СЛУШАТЕЛЬ СЕРЬЁЗНОЙ МУЗЫКИ И ЕГО ВОСПИТАНИЕ
— О друг мой, Аркадий Николаич! — воскликнул Базаров, –
об одном прошу тебя: не говори красиво.
Тургенев. Отцы и дети
Мы живём в особое время. Наверное, так говорили всегда, всякое время было особым. И всё же. Как Шпенглер писал о «закате Европы», Фукуяма о «конце истории», а Стравинский о «конце классической гармонии», так можно сегодня сказать если не о конце, то как минимум о паузе в истории серьёзной демократической музыки. О конце могут говорить только пророки, я не из их числа, но пауза налицо. То, что сегодня в музыкальном искусстве серьёзно, то недемократично. И напротив, что демократично, то несерьёзно. Причин тому множество. Композиторы «классического модерна» видели причину во внутренней исчерпанности языковых средств. Но языковые средства не существуют вне человеческого восприятия. Кризис в искусстве всегда происходит в головах не только творцов, но и консументов, т.е. потребителей. В конце концов, всякий творец тоже потребитель.
Обернёмся и посмотрим на типологию творцов музыки в европейской истории. В не таком уж далёком прошлом мы разглядим скромных производителей, работавших на заказ. Заказчиком была церковь. От композитора требовалось не изыскание новых выразительных средств, но следование надёжному канону, гарантирующему апробированный результат — создание благоговейной атмосферы во время богослужения. Это внешнее требование не противоречило внутренней потребности самого композитора. Потребителями этой музыки были прихожане. Их способность к восприятию нового не отставала от способности композитора к созданию нового, поскольку новое накапливалось достаточно медленно. Это было серьёзное и в то же время демократичное искусство.
Затем заказчиком музыки становится аристократия. Композитор остаётся оплачиваемой квалифицированной прислугой. Аристократ — музыкально образованный и гедонистически ориентированный — уже не заботится о каноне, он требует разнообразия. Темпы этого разнообразия в основном определяются потребителем. Реформатор Глюк имел своих фанатов в «войне глюкистов и пиччинистов», и это были энтузиасты, а не проплаченные клакеры. То есть скорость изменения музыкального языка и способность аудитории поспевать за этими изменениями пока ещё не расходились фатально. Можно ли говорить о демократичности этого искусства, если речь об аристократии? Можно, если считать демосом всё сообщество тогдашних музыкальных потребителей. Другой публики, которая оплачивала бы музыку, тогда не существовало.

**ЗАДАНИЕ:** Подхватите текст о слушателе серьёзной музыки и допишите его продолжение, начиная сразу после последнего абзаца.

**ПРЕДОСТАВЛЕННЫЕ МАТЕРИАЛЫ:**
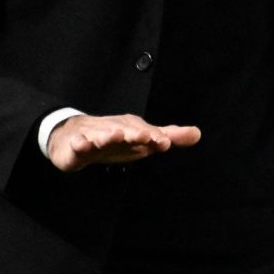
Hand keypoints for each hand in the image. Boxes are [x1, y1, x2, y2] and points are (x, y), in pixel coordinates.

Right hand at [46, 113, 201, 172]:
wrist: (76, 136)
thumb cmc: (116, 140)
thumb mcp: (144, 140)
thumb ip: (169, 136)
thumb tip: (197, 133)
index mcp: (131, 128)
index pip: (145, 132)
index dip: (154, 136)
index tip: (164, 141)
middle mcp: (114, 129)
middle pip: (125, 131)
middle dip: (134, 133)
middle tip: (144, 136)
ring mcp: (94, 136)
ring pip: (101, 136)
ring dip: (107, 135)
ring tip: (114, 135)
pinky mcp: (77, 145)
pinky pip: (78, 144)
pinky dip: (80, 143)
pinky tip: (82, 145)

**ОТВЕТ К ЗАДАНИЮ:**
В эпоху романтизма аристократию как заказчика сменяет буржуазия. Буржуазия подражает аристократии в цивилизованности времяпрепровождения. Если нельзя быть благородным по рождению, то можно стать благородным по воспитанию. Публичные концерты, нотные издательства, домашнее музицирование — всё это предоставляет композитору новый рынок, на котором он уже не квалифицированная прислуга, но свободный творец. Рынок есть рынок. Появляется неведомое ранее явление — «свободный голодный художник». Независимый от прямого заказчика, композитор как гордый человек нового времени, времени буржуазных революций и имманентной ценности личной свободы, не желает иметь и косвенного заказчика. Здесь начало конфликта между автором и аудиторией. Когда Рис жалуется Бетховену на сложность исполнения своей партии, Бетховен презрительно отвечает, что не может думать о возможностях инструментов в момент вдохновения. И уж тем более Бетховен не думает о том, что превышение времени исполнения симфонии вдвое против привычного затруднительно для публики. Это было то время, когда единый музыкальный язык Европы распадается на национальные языки, а языки на диалекты отдельных композиторов. Скорость распространения музыкальной информации растёт, а вместе с ней растёт и скорость изменения музыкального языка.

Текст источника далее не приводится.